Her life was a sprawling epic. Her father, Pakistan's president and then prime minister, was hanged; one brother died mysteriously, the other in a shootout. She spent five years imprisoned by her father's tormentors, mostly in solitary confinement, before rising twice to the office of prime minister.

She fled before her conviction on corruption charges, living abroad for eight years. She could have lived there comfortably, far from the cauldron of Pakistani politics, but chose not to do so. When she returned in October to marshal opposition to President Pervez Musharraf, a suicide attacker targeted her homecoming parade in Karachi.

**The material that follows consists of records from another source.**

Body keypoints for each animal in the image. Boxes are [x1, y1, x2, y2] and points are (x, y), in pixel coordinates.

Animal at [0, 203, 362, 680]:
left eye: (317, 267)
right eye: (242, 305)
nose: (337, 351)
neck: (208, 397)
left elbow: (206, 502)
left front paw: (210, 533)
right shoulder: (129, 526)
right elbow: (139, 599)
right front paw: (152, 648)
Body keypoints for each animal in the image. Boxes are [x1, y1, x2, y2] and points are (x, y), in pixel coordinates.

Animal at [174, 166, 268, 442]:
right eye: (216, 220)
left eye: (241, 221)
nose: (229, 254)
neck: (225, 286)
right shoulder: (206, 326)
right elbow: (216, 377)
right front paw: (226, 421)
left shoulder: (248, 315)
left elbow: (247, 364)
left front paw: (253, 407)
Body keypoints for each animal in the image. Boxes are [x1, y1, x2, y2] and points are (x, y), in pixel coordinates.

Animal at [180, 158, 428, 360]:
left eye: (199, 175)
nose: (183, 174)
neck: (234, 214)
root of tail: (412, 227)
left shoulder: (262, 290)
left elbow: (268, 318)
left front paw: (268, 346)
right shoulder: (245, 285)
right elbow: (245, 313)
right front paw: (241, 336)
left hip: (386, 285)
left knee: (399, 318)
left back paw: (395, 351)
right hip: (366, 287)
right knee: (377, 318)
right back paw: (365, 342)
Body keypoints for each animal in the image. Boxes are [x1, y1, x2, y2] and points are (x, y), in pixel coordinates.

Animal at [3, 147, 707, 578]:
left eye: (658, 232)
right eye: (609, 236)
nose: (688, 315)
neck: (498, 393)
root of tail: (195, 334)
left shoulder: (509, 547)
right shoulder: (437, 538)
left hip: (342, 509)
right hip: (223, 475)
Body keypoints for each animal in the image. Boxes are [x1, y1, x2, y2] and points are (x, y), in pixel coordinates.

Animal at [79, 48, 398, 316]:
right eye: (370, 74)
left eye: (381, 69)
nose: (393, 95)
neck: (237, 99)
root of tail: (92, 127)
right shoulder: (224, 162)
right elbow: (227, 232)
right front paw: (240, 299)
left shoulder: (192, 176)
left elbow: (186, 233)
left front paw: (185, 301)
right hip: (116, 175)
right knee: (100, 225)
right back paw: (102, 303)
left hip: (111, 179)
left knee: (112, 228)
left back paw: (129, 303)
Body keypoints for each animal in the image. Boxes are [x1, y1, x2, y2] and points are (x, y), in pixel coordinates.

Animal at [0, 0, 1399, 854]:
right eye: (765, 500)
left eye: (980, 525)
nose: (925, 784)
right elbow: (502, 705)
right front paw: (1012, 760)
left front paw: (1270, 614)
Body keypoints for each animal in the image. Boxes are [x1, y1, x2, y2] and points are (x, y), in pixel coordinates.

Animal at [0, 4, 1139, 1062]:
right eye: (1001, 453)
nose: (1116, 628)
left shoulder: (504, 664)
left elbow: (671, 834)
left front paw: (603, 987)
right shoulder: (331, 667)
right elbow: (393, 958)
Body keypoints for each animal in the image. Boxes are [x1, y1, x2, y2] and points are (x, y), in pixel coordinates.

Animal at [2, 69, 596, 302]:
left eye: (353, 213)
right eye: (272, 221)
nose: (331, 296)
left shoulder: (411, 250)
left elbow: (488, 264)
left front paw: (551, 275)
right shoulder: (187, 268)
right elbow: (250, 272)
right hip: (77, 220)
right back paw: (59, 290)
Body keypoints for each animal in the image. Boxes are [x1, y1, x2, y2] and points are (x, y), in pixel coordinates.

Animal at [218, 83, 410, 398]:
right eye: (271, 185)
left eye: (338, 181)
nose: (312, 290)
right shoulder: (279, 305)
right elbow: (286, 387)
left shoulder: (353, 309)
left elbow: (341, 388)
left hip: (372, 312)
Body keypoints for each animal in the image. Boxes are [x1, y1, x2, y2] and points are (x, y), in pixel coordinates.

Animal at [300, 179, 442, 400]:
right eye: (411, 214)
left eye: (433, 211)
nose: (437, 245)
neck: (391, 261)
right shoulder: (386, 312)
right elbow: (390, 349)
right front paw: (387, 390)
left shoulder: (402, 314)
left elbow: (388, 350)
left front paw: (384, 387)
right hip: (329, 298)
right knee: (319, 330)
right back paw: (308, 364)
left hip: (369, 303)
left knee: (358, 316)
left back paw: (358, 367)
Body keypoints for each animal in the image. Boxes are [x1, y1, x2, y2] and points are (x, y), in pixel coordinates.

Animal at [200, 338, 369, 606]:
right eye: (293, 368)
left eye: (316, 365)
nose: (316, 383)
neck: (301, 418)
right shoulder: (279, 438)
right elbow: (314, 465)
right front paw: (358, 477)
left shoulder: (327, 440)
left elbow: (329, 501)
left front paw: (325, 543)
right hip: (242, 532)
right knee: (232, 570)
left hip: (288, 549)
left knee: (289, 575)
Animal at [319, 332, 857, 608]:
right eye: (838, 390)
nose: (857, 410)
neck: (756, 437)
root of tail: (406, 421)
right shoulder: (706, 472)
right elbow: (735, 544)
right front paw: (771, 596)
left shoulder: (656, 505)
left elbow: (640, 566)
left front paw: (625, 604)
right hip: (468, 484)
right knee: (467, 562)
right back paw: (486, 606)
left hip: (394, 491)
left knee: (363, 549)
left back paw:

More than 140 people died.

The 54-year-old Bhutto escaped injury. "We will not be deterred," she said then.

On the campaign trail, she celebrated her survival. "Bhutto is alive! Bhutto is alive! Bhutto is alive!" she shouted at a rally in December.

Like the Nehru-Gandhi family that long has been a force in the politics of neighboring India, the Bhuttos have held a central role in Pakistan for nearly a half century.

Benazir's father, Zulfikar Ali Bhutto, was the son of a wealthy landowning family in southern Pakistan and founder of the Pakistan People's Party. With a populist, pro-democracy message, he rose to power in 1971.

Six years later, he was deposed by the military. In 1979, he was executed by the government of Gen. Mohammad Zia-ul Haq after his much-disputed conviction on charges of arranging the murder of the father of a political opponent.

A day before he was hanged, his daughter visited him in prison.

"I told him on my oath in his death cell, I would carry on his work," Bhutto would recall.

At the time and for years after, however, Benazir Bhutto could not fight for her father's cause: She was in jail or under house arrest.

The elder Bhutto had sent his daughter to study politics and government at Harvard and then at Oxford. Beautiful, charismatic and articulate, she was a dangerous opponent for the military government.

Around the world, Bhutto was a feminist heroine. In her campaigns, she advocated new services for women and opposed sexual discrimination, though few measures were adopted under her government.

In her personal life, Bhutto surprised many by agreeing to an arranged marriage in 1987 with Karachi businessman Asif Ali Zardari. She said that as the leader of a Muslim party, she was not free to marry for love, which would have "destroyed my political career," she told The New York Times in 1994.

Her marriage would play a major role in her downfall.

Over the years, the couple would be accused of charging millions of dollars in "commissions" from foreign companies. Zardari was called "Mr. 10 Percent" during Bhutto's first term because of these alleged kickbacks; in her second term, the take and the monicker were upgraded to "Mr. 40 Percent."